Charles Sturt University Associate Professor Mark A. Bassett has produced a paper arguing that AI text detectors in education are fundamentally unfit for purpose, with misleading metrics and unverifiable outputs.
“Their use is often procedurally unfair,” A/Prof Bassett states.
“The paper highlights the risk of confirmation bias, arbitrary suspicion, and inequitable impacts, especially on students without access to high-end AI tools. I believe it is time we abandoned reliance on flawed detection tools and instead reform assessments to make unauthorised AI use less viable.”
The paper pulls together insights from a range of research analysing AI detection tools, finding that deficiencies in current approaches can be inequitable to students. A/Prof Bassett points out that comparisons of students’ work is often based on flawed or dated models of what student work should look like without AI
Feeding a student’s work into a GenAI tool may breach the student's IP rights and relies on staff trusting denials or verification of authorship by the tools – effectively putting AI in charge of policing itself with some human intermediaries.
“Getting hit by a car when crossing the road after reading a horoscope that warned you to “tread carefully today” doesn’t legitimise astrology. Likewise, when a student admits to using GenAI, it doesn't corroborate the results of an AI detector.”

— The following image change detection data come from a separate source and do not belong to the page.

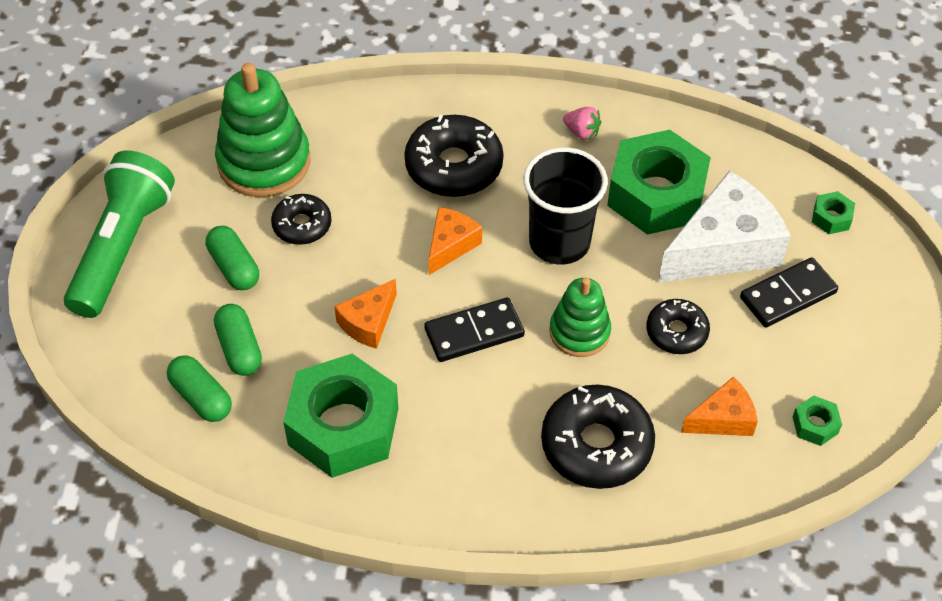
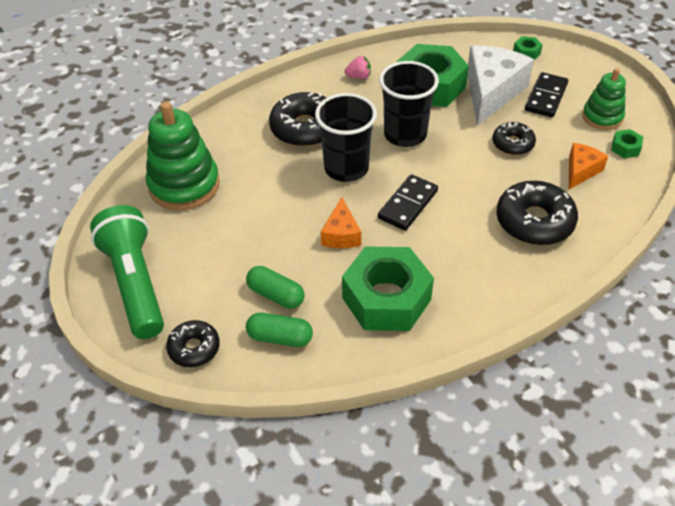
camera: 35 degrees left, 5 degrees down
green capsule [206,226,259,290] -> none
black donut [271,194,332,245] -> black donut moved to [166,320,220,367]
orange cheese [429,207,482,275] -> black cup [315,93,377,182]
green stacking toy [549,277,611,357] -> green stacking toy moved to [582,68,626,130]

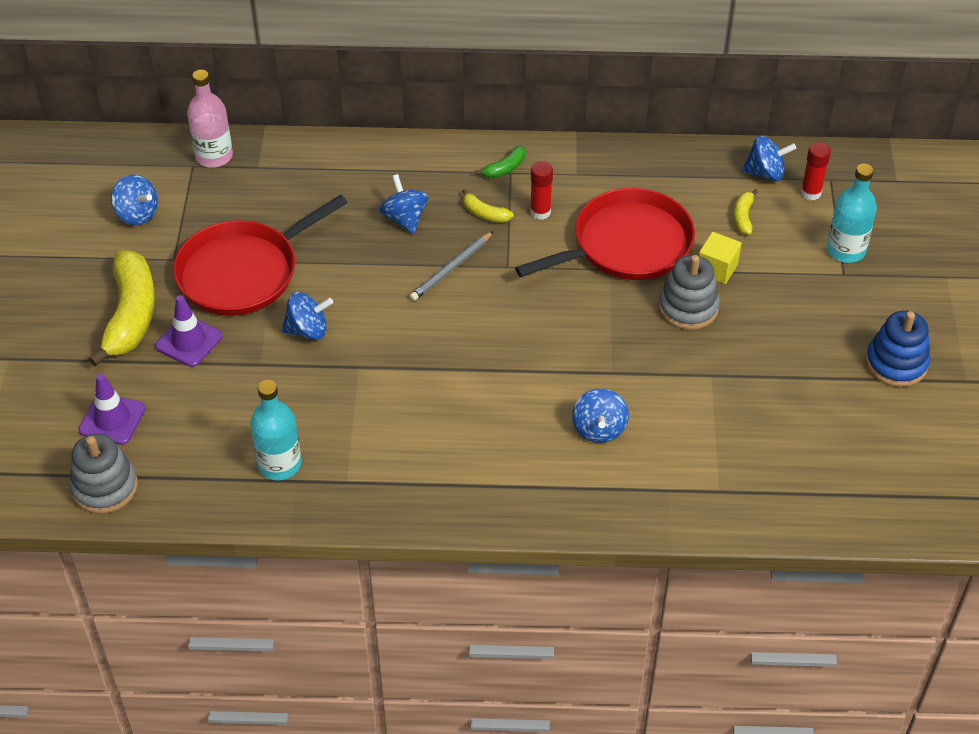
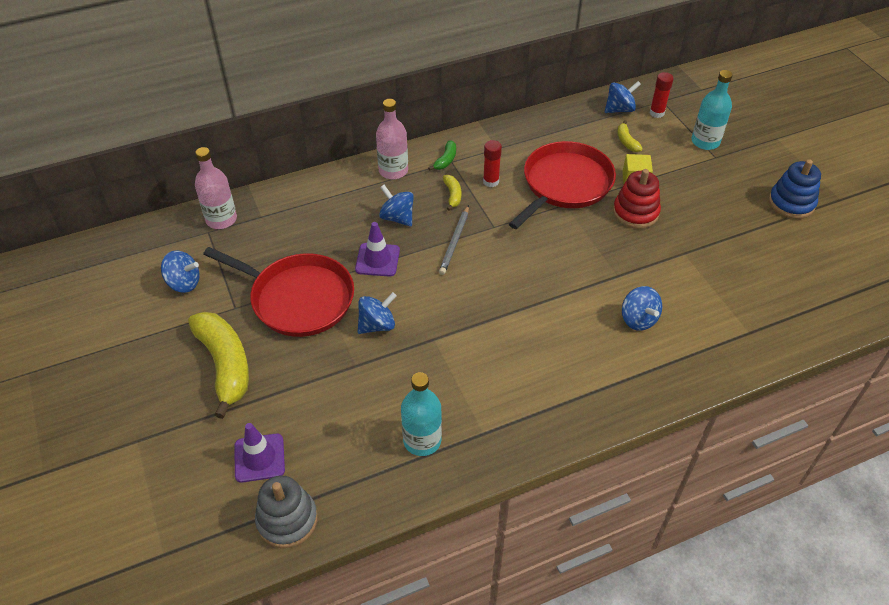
camera: 25 degrees left, 0 degrees up
purple traffic cone [155,295,222,367] -> purple traffic cone moved to [355,222,400,277]
red pan [173,195,348,316] -> red pan turned 90 degrees counterclockwise [203,247,354,337]
yellow banana [462,189,514,223] -> yellow banana turned 105 degrees counterclockwise [443,175,461,211]
grey stacking toy [659,255,720,330] -> red stacking toy [613,169,661,229]
none -> pink bottle [376,99,408,179]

“Simply telling a student that an AI detector has flagged their work as partially or entirely AI-written is problematic. Students don’t know the litany of issues outlined above and likely think that a positive AI detector result constitutes evidence against them (it does not).
“Doesn’t this all mean that, in many cases, students can use AI to avoid learning, and we can’t take action? Yes.
“This shouldn’t come as a surprise. It’s the underlying reason why Australia’s Higher Education regulator, the Tertiary Education, Quality and Standards Agency (TEQSA), issued a Request for Information (RFI) to all Australian Higher Education providers asking them how they are responding to the risks (and opportunities) posed by GenAI. If AI detectors worked, it’s arguable that TEQSA would never have issued an RFI.”